Vaccination against covid-19 of children and young people and the disagreement of parents – opinion article by Nuno Cardoso-Ribeiro at Público

Opinion article by our coordinator, Nuno Cardoso-Ribeiro, in the Público of 07/06/2021 the vaccination against covid-19 of children and young people and the disagreement of parents. Read the article on the Público website or the pdf translation below:

“Vaccination against covid-19 of children and young people and the disagreement of parents

In cases of divorced or separated parents, where one parent is in favor of vaccinating the child and the other refuses, how will the impasse be overcome?

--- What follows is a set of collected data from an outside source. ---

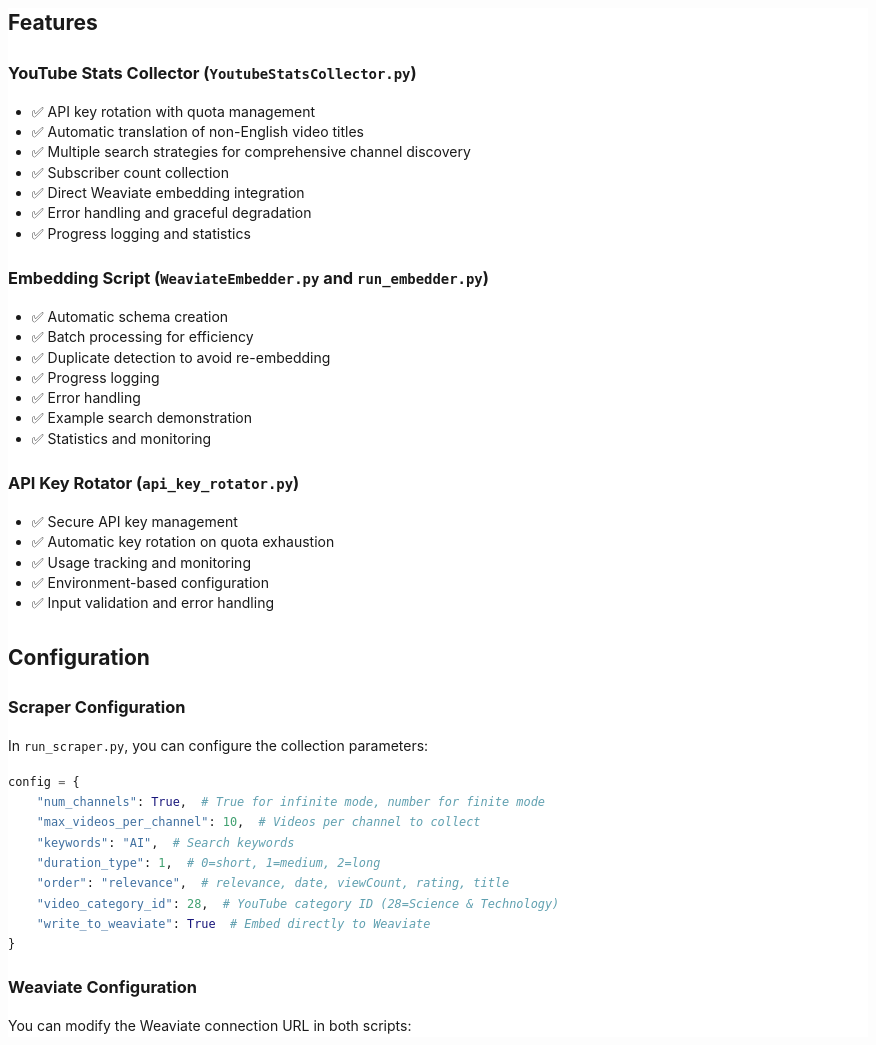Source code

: ## Features

### YouTube Stats Collector (`YoutubeStatsCollector.py`)
- ✅ API key rotation with quota management
- ✅ Automatic translation of non-English video titles
- ✅ Multiple search strategies for comprehensive channel discovery
- ✅ Subscriber count collection
- ✅ Direct Weaviate embedding integration
- ✅ Error handling and graceful degradation
- ✅ Progress logging and statistics

### Embedding Script (`WeaviateEmbedder.py` and `run_embedder.py`)
- ✅ Automatic schema creation
- ✅ Batch processing for efficiency
- ✅ Duplicate detection to avoid re-embedding
- ✅ Progress logging
- ✅ Error handling
- ✅ Example search demonstration
- ✅ Statistics and monitoring

### API Key Rotator (`api_key_rotator.py`)
- ✅ Secure API key management
- ✅ Automatic key rotation on quota exhaustion
- ✅ Usage tracking and monitoring
- ✅ Environment-based configuration
- ✅ Input validation and error handling

## Configuration

### Scraper Configuration

In `run_scraper.py`, you can configure the collection parameters:

```python
config = {
    "num_channels": True,  # True for infinite mode, number for finite mode
    "max_videos_per_channel": 10,  # Videos per channel to collect
    "keywords": "AI",  # Search keywords
    "duration_type": 1,  # 0=short, 1=medium, 2=long
    "order": "relevance",  # relevance, date, viewCount, rating, title
    "video_category_id": 28,  # YouTube category ID (28=Science & Technology)
    "write_to_weaviate": True  # Embed directly to Weaviate
}
```

### Weaviate Configuration

You can modify the Weaviate connection URL in both scripts:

Gradually, the (adult) population is being vaccinated against covid-19, and there is already talk of vaccinating children and young people. The European Medicines Agency has approved Pfizer’s vaccine for children between the ages of 12 and 15, right after the all-powerful FDA (Food and Drug Administration) did so in the USA.

Since these are new vaccines, whose development process was necessarily shortened, and using innovative techniques, many are concerned about possible side effects that have not yet been identified. And naturally they are afraid to vaccinate their children.

Added to this is a worrying worldwide anti-vaxxers movement, which has called into question, under false pretenses, the need for vaccination. These theories, propagated online and without valid scientific basis, have been responsible for a setback in vaccination rates in the Western world. And, with it, a resurgence of terrible diseases that humanity has been fighting for millennia and that we thought had finally been eradicated, such as measles.

Whether it is fear motivated by the youthfulness of the covid-19 vaccines, or because one is a supporter of these anti-vaccine theories, it is natural that disagreements will arise between parents about whether or not to give their children the covid-19 vaccine. Such disagreements will be more serious in the case of divorced or separated parents, where the ability to find consensus is typically diminished.

In these cases of divorced or separated parents, where one parent chooses to vaccinate the child and the other refuses, how will the impasse be overcome?

Among us, as we know, there is the rule of joint exercise of parental responsibilities. This is intended to mean that the most serious, rare and essential decisions for the child’s life should be decided by consensus of both parents. And, failing that, the decision will be made by the court. Matters of the child’s everyday life, on the other hand, are decided by the parent the child is with at the time.

Should the decision about the vaccination against covid-19 also be considered a matter of particular importance, and therefore need the agreement of both parents?

 In health care, only medical interventions that involve a significant risk to the child’s life or physical integrity should be considered matters of particular importance, and therefore decided by both parents. It is true that, in this matter, distinguishing what may be medical acts that involve significant risk is not an easy task, as the most common surgical intervention may cause serious health complications. On the other hand, surgical interventions that are performed without medical indication – and for merely cosmetic purposes, for example – always constitute issues of particular importance.

In general, taking vaccinations, namely those foreseen in the National Vaccination Program (PNV), is not considered a matter of particular importance, but rather an act of everyday life for the child. Taking the “mandatory” vaccines does not carry any particular health risks, it is a widespread practice, and its benefits are evident.

In the case of the covid-19 vaccines, however, these are new drugs that have been little tested and studied. And therefore, they may carry risks that have not yet been fully identified.

In addition, children and young people, although they can be infected and transmit the virus, rarely contract the disease, and when they do, they do not seem to be particularly affected. The risk of covid-19 appears to be small for them, which is to say that in these age groups the benefits of vaccination will also be marginal. The effectiveness of these drugs remains a matter of debate, and there is not yet a general medical recommendation to vaccinate those under the age of 18.

This is why, in the current context and with the (little) we still know about the disease and about these very recent drugs, the decision to vaccinate a child or youngster against covid-19 has serious, rare and essential characteristics. And, therefore, it should be qualified as a matter of particular importance that must be consensualized by both parents.”